When is MLK Day 2027?

Martin Luther King Jr. Day 2027 is Monday, January 18, 2027. The holiday is always observed on the third Monday of January, a rule set by federal law and tied to Dr. King’s January 15 birthday.

Why is MLK Day on a Monday and not on January 15?

Congress placed the holiday on the third Monday of January when it passed the federal holiday law in 1983. The Monday anchor follows the Uniform Monday Holiday framework, which Congress used to create three-day weekends for Presidents Day, Memorial Day, Labor Day, and Columbus Day. In some years the third Monday lands exactly on January 15, and in those years the holiday and Dr. King’s birthday share the date. The next time that happens is January 15, 2029.

When was MLK Day first observed?

President Ronald Reagan signed the Martin Luther King Jr. Federal Holiday law on November 2, 1983. The first federal observance was Monday, January 20, 1986. Adoption at the state level was uneven through the 1990s, and the holiday was not observed as a stand-alone state holiday in all fifty states until the year 2000.

Is MLK Day a paid holiday?

For federal employees, yes. Martin Luther King Jr. Day is a paid federal holiday, which means federal offices close and federal workers observe the day with paid leave. Private-sector employers are not required by federal law to pay employees who do not work that day, though many large employers do. Practice varies by state, by union contract, and by company policy.

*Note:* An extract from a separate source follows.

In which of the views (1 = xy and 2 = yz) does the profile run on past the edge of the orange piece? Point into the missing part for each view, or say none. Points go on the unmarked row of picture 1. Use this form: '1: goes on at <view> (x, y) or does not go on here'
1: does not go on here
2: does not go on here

What is the difference between MLK Day and MLK’s birthday?

MLK Day is the federal holiday observed on the third Monday of January. MLK’s birthday is January 15, the day Dr. King was born in 1929. The two dates overlap in years when the third Monday falls on January 15, which next happens in 2029. In most years the holiday lands within a week of the birthday but not on it.

Is the post office open on Martin Luther King Jr. Day?

No. The United States Postal Service treats MLK Day as a federal holiday and is closed. There is no regular mail delivery and post office lobbies are closed. Priority Mail Express can run on holidays in some cases, but standard mail does not.

Are banks and the stock market open on MLK Day?

Most banks close, though ATMs and online banking remain available. The New York Stock Exchange, Nasdaq, and the US bond market all close. Plan deposits, wire transfers, and check-clearing around the closure; anything submitted Monday will settle on Tuesday.

What is a good way to spend MLK Day if I cannot get to a major event?

Pick one project that helps the people you live near. A few hours at the local food pantry, a stretch of trail cleanup, an afternoon reading with kids at the public library, or a blood donation through the American Red Cross all count. The King Center publishes a service kit every January with project ideas.